Advanced degrees are now what’s called the “entry degree” for many jobs, which means that in order to be considered for that job managing personnel for a non-profit or teaching private school kids how to speak basic Spanish, you need at least a master’s degree.
While I’d hardly say that people going back to school right now aren’t waiting out an economic downturn or just delaying the onset of adulthood entirely (because, let’s face it: most jobs are terrible and I totally don’t blame people who want to stay in school forever and ever.), this seems to be the case for many people with liberal arts degrees facing a crappy job market.
Advanced degrees are also evolving to focus more on cultivating job skills rather than the formerly touted but difficult to articulate “thinking skills” advanced degrees used to purport to promote. One Florida education official remarked that they were trying to teach students about “on the job skills that real workers face.” (On the job skills that real workers face? Like knowing how to hit Alt-Tab to move away from an incriminating window when your boss walks by your cube? Like responding to people with ridiculous rainbow Comic Sans email signatures without signing off “Your Non-Idiot Colleague”?) Colleges and employers benefit from the expectation that every job seeker have a master’s, because employers get a highly trained workforce that they didn’t have to train and colleges fill their coffers with the outrageous tuition they charge for postgraduate work.

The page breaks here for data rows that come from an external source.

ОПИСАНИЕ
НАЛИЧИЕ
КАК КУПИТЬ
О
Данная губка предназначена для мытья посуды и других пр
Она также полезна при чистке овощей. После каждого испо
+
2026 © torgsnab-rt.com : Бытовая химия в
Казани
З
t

There are also too many people with bachelor’s degrees, and because of that, your degree is no longer special. At least, not to employers.
“There is definitely some devaluing of the college degree going on,” says Eric A. Hanushek, an education economist at the Hoover Institution, and that gives the master’s extra signaling power. “We are going deeper into the pool of high school graduates for college attendance,” making a bachelor’s no longer an adequate screening measure of achievement for employers.

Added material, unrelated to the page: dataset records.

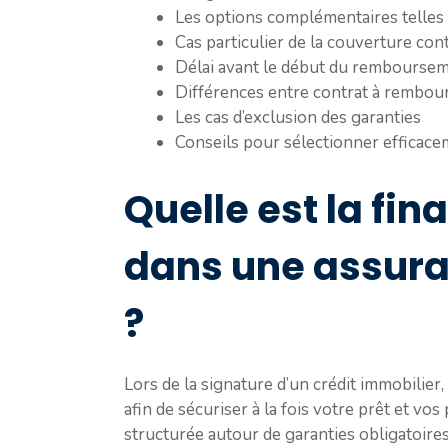
Les options complémentaires telles 
Cas particulier de la couverture con
Délai avant le début du remboursem
Différences entre contrat à rembour
Les cas d’exclusion des garanties
Conseils pour sélectionner efficac
Quelle est la fin
dans une assura
?
Lors de la signature d’un crédit immobilier,
afin de sécuriser à la fois votre prêt et vos
structurée autour de garanties obligatoires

So, in short, graduating class of 2011, you aren’t special and have to go back to school forever, where you will amass enough debt that you’ll have to work until you’re 80 to pay back the banks who loaned you the money to go to school. And the green grass grows all around, all around, and the green grass grows all around.
I’m moving to a cabin in the woods and tapping maple trees for sustenance. Who wants to come with me?